It is interesting that before God gave the Ten Commandments to His people, He declared Himself as the Lord, the God who brought them out of the land of Egypt, from the place of slavery. And God spoke all these words: “I am the LORD your God, who brought you out of Egypt, out of the land of slavery” (Ex. 20:1-2).
With this declaration, God reminded the Israelites that He is the God of redemption and the Ten Commandments were given to them not arbitrarily or solely to add to their burden, rather to remind them that they were His chosen people, people who were loved by Him. God longed for them to live as His redeemed people who lived differently from the time they were slaves in Egypt.
God had not set His people free so that they would be free to live as they pleased, rather that they could live for Him. They needed to remember the connection between salvation and how to live as His redeemed people. That was the whole point behind the exodus.
As we can see in the instructions God gave the parents in Israel in Deut. 6:20-24, when the children asked why they had to keep God’s law, their parents were to tell them the story of the exodus. This is because the only way their children could understand the meaning of the Law was by knowing its context.
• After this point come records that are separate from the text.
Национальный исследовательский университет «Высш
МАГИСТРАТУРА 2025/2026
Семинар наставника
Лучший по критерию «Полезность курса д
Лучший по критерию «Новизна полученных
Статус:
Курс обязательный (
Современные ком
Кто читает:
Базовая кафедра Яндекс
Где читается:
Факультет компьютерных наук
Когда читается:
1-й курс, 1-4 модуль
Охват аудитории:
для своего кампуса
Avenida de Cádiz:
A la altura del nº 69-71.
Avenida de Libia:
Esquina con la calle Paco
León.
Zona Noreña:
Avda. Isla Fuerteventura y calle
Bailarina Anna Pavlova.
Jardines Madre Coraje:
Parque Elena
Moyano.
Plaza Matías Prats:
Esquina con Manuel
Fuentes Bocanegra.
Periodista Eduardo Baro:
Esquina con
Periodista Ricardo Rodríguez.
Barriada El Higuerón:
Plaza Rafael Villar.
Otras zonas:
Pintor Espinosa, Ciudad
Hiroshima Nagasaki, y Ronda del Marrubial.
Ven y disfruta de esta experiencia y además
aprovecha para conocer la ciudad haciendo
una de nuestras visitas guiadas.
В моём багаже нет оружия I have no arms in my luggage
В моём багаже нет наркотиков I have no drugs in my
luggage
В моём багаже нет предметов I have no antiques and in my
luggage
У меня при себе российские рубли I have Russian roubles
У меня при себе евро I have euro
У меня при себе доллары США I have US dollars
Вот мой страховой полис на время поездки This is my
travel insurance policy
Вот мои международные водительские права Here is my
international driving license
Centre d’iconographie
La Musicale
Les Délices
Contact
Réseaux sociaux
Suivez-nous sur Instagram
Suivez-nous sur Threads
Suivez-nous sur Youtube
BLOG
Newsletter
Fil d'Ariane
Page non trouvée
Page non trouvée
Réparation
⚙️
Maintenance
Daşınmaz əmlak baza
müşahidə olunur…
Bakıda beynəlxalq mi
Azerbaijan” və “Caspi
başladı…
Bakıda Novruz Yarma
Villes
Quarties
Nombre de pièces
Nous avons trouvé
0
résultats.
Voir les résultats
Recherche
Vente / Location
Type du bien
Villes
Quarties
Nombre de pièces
This connection between redemption and the Law is behind the whole purpose of the Law, which is to teach God’s redeemed people how to live for Him in a way that pleases Him.
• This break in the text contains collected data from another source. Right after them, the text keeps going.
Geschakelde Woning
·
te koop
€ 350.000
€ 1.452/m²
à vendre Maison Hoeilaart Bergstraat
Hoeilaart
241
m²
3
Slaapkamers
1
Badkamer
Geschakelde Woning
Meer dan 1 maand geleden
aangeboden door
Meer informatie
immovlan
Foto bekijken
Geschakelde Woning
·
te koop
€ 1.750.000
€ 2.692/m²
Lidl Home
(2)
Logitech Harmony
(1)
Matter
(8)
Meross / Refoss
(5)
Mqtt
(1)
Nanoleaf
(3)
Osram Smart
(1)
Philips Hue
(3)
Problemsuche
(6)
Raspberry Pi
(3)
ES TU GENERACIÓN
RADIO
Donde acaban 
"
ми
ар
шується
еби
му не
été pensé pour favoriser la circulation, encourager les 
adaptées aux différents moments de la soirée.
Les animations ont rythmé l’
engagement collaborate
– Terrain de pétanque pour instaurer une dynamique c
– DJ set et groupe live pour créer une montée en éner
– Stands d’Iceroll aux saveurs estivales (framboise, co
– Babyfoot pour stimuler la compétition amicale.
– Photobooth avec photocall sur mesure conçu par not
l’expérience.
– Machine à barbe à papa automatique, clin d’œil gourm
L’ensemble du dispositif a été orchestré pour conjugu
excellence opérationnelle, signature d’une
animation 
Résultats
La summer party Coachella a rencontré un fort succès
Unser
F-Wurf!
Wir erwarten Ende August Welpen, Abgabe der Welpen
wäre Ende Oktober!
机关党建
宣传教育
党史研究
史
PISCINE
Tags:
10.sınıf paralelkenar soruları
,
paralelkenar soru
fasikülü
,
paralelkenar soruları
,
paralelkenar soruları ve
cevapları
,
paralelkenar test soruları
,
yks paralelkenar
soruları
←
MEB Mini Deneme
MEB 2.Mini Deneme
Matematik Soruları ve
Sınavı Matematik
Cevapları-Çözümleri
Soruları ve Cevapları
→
We too have a story to tell—the story of our redemption by Jesus Christ. The story began with our slavery to sin. We were in such a helpless spiritual bondage. But God in His grace and love for us, set us free from sin and from Satan through the saving work of Christ. Jesus’ death and resurrection led to our great exodus from our spiritual bondage. Now, what comes next? Since God has set us free, are we to live as we please? Can we be saved but yet still live a sinful life? Of course not! God has set us free so that we may live for Him.
Let us respond to God’s amazing redemptive work for us by obeying Him as an expression of our heartfelt gratitude to Him and His immeasurable grace and love towards us.
Oh how I love your law! It is my meditation all the day (Ps. 119:97, ESV).